I believe fostering can be really hard, and letting those babies go can be terrible. But I also think that you should try to make the new parent feel so happy and thrilled. I believe as a foster parent you should be smiling -even if you feel like crying- just so both cat and parent feel happy with the decision.

I have no regrets now. 'Cachito' and I had a wonderful time yesterday♥ and I am now 100% sure I made the right choice. Thanks!


----------



## heston (Nov 17, 2011)

You made the right decision Charlotte, he needed a home and you gave him one. Don't worry about him not eating right away, Autumn didn't eat for a couple of days, she stayed under the bed. Soon tho she ate and now she is way to fat :sad: Good luck to both of you, you will love having a kitty.


----------



## cattygurl (Aug 9, 2013)

know how you felt Charlotte, one of my cats that I look after came from a family who could no longer care for their new kitten (due to recent redundancy), it was heartbreaking when they brought her to me as the daughter came along, aged 7, and she was sooo upset at leaving the little kitten behind. I felt awful, but said she could come and visit at any time!


----------



## amy22 (Jul 5, 2013)

Yes you did make the right decision!! Your first instincts and the way you bond in the first minutes is really the only thing you can go on. It sounds like you and Cachito are perfect for each other. Don't worry about the older cats you can't take. You can't adopt every cat out there and there are many adopting owners who only want adults. I went to the shelter planning on getting a mature cat or senior (at least 2 yrs old) and instead found Freja. She met my gaze and my heart just melted. When the attendant took her back to her cage after signing all the adoption papers with me, another lady in a wheelchair said "Oh I want that one!" and I felt just awful. Now Freja and I are best friends and the other lady got a dog so I don't feel so bad anymore.


----------



## Mitts & Tess (Sep 4, 2004)

This person is another nutty cat rescuer. She doesnt see the big picture and its about her not the cats. If you foster, youre doing it for the cats not for your self. She was very wrong behaving that way. She needs a class on fostering 101. There are thousands of cats which need our help. She should be rejoicing when a good family steps forward to bring a cat into their family. Keep away from contact with her.
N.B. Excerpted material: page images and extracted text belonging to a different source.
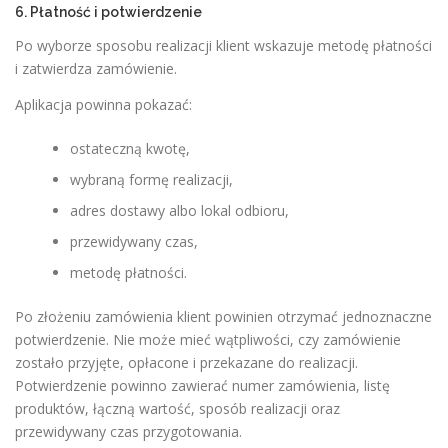
6. Płatność i potwierdzenie
Po wyborze sposobu realizacji klient wskazuje metodę płatności
i zatwierdza zamówienie.
Aplikacja powinna pokazać:
ostateczną kwotę,
wybraną formę realizacji,
adres dostawy albo lokal odbioru,
przewidywany czas,
metodę płatności.
Po złożeniu zamówienia klient powinien otrzymać jednoznaczne
potwierdzenie. Nie może mieć wątpliwości, czy zamówienie
zostało przyjęte, opłacone i przekazane do realizacji.
Potwierdzenie powinno zawierać numer zamówienia, listę
produktów, łączną wartość, sposób realizacji oraz
przewidywany czas przygotowania.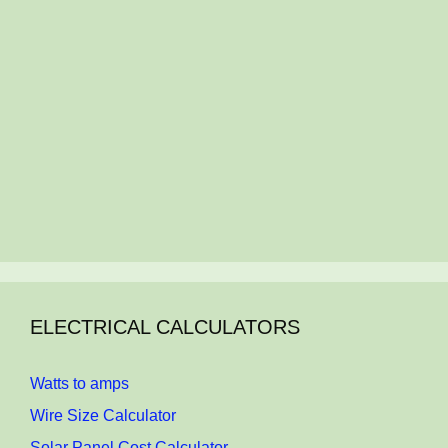
ELECTRICAL CALCULATORS
Watts to amps
Wire Size Calculator
Solar Panel Cost Calculator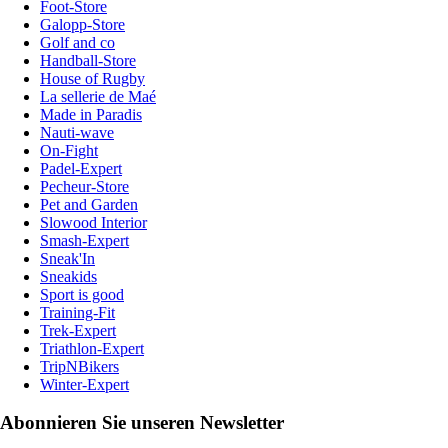
Foot-Store
Galopp-Store
Golf and co
Handball-Store
House of Rugby
La sellerie de Maé
Made in Paradis
Nauti-wave
On-Fight
Padel-Expert
Pecheur-Store
Pet and Garden
Slowood Interior
Smash-Expert
Sneak'In
Sneakids
Sport is good
Training-Fit
Trek-Expert
Triathlon-Expert
TripNBikers
Winter-Expert
Abonnieren Sie unseren Newsletter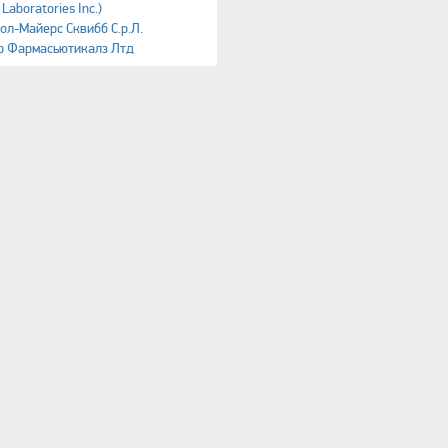
aboratories Inc.)
ол-Майерс Сквибб С.р.Л.
р Фармасьютикалз Лтд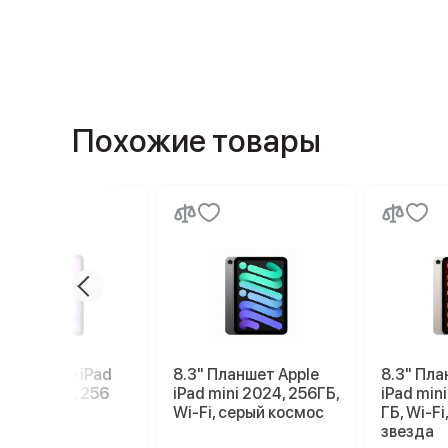
Похожие товары
шет Apple iPad
8.3" Планшет Apple
8.3" Пла
11 2026 M4, 256
iPad mini 2024, 256ГБ,
iPad min
G, Purple,
Wi-Fi, серый космос
ГБ, Wi-F
летовый
звезда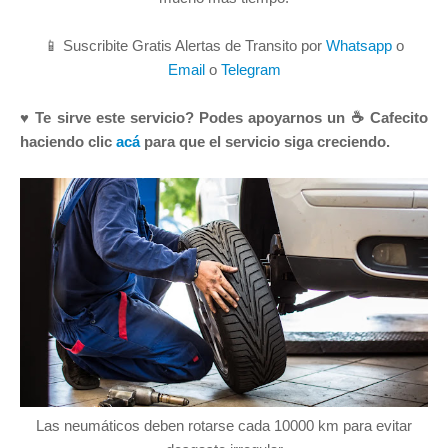
📱 Suscribite Gratis Alertas de Transito por
Whatsapp
o
Email
o
Telegram
♥ Te sirve este servicio? Podes apoyarnos un ☕ Cafecito
haciendo clic
acá
para que el servicio siga creciendo.
Las neumáticos deben rotarse cada 10000 km para evitar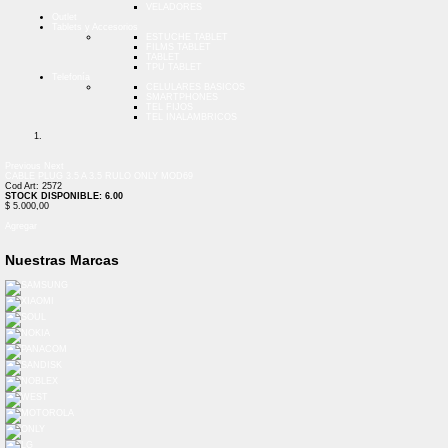
VELADORES
Outlet
Tablets y Accesorios
ESTUCHE TABLET
FILMS TABLET
TABLET
TPU TABLET
Telefonía
CELULARES BASICOS
SMARTPHONES
TEL FIJOS
TEL INALAMBRICOS
Previous
Next
CABLE PLUG 3.5 A 3.5 RULO ONLY MOD69
Cod Art: 2572
STOCK DISPONIBLE: 6.00
$ 5.000,00
Agregar
Nuestras Marcas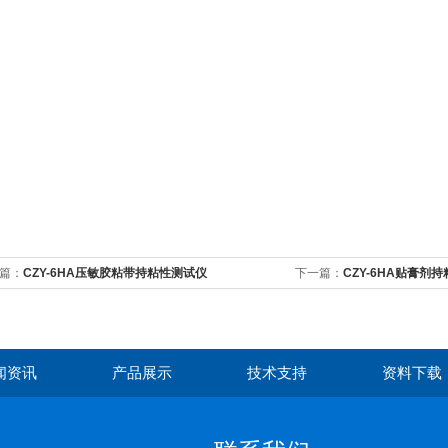
篇：
CZY-6HA压敏胶粘带持粘性测试仪
下一篇：
CZY-6HA贴膏剂
闻资讯
产品展示
技术支持
资料下载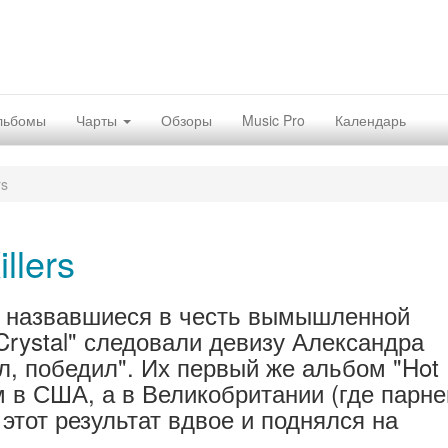
льбомы
Чарты
Обзоры
Music Pro
Календарь
rs
llers
а, назвавшиеся в честь вымышленной
Crystal" следовали девизу Александра
л, победил". Их первый же альбом "Hot
 в США, а в Великобритании (где парне
этот результат вдвое и поднялся на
She is unbalanced and trouble.


----------



## Blakeney Green (Jan 15, 2013)

DeafDogs&Cat said:


> Just FYI... most of us fosters cry when one gets adopted... but usually in private or a teary goodbye and a thanks for adopting. .. we dont usually make an adopter feel guilty!


Yeah, the foster mom was out of line. It's natural to become emotionally attached to the pets we care for - I get that, I'm a shelter volunteer - but the point of fostering and shelter care is _adoption_, not a permanent limbo where the cat never gets a forever home.

If she wanted to adopt the cat herself, she could and should have done it. If she was unprepared to do that for whatever reason, she needed to release the cat to its permanent home. It's not fair to the cat to keep him or her in a home that will not be permanent when someone else wants to adopt simply to ease the foster parent's feelings of loss.

The cat needed a home that will be for life, and the sooner that happens, the better for the cat.

You did nothing wrong. The foster mom was not wrong to have emotions, but she should have released those emotions in private or with people close to her, not dumped them on the adopter.

As for adopting a kitten versus an older cat, there's no right or wrong. (Personally, I've done both and feel both adoptions were the best decision at the time.) Every kitten you adopt frees up foster home space for another kitten, and this time of year there are _so_ many kittens in need that those spaces are desperately needed.

_Every_ cat or kitten adoption saves a life... sometimes directly, and sometimes by giving another cat a chance to have a safe place to go. You have nothing to feel guilty about, and it makes me sad that you were even burdened with any of this in the first place. 

You made a good choice to adopt. Enjoy your new kitten!


----------



## Jetlaya67 (Sep 26, 2012)

That is why I could not foster. I am afraid I would get too emotionally attached to the cats. I have the deepest respect for all of you that foster. You guys are amazing, thank you!


----------



## Mitts & Tess (Sep 4, 2004)

Nicely put Blakeny Green!


----------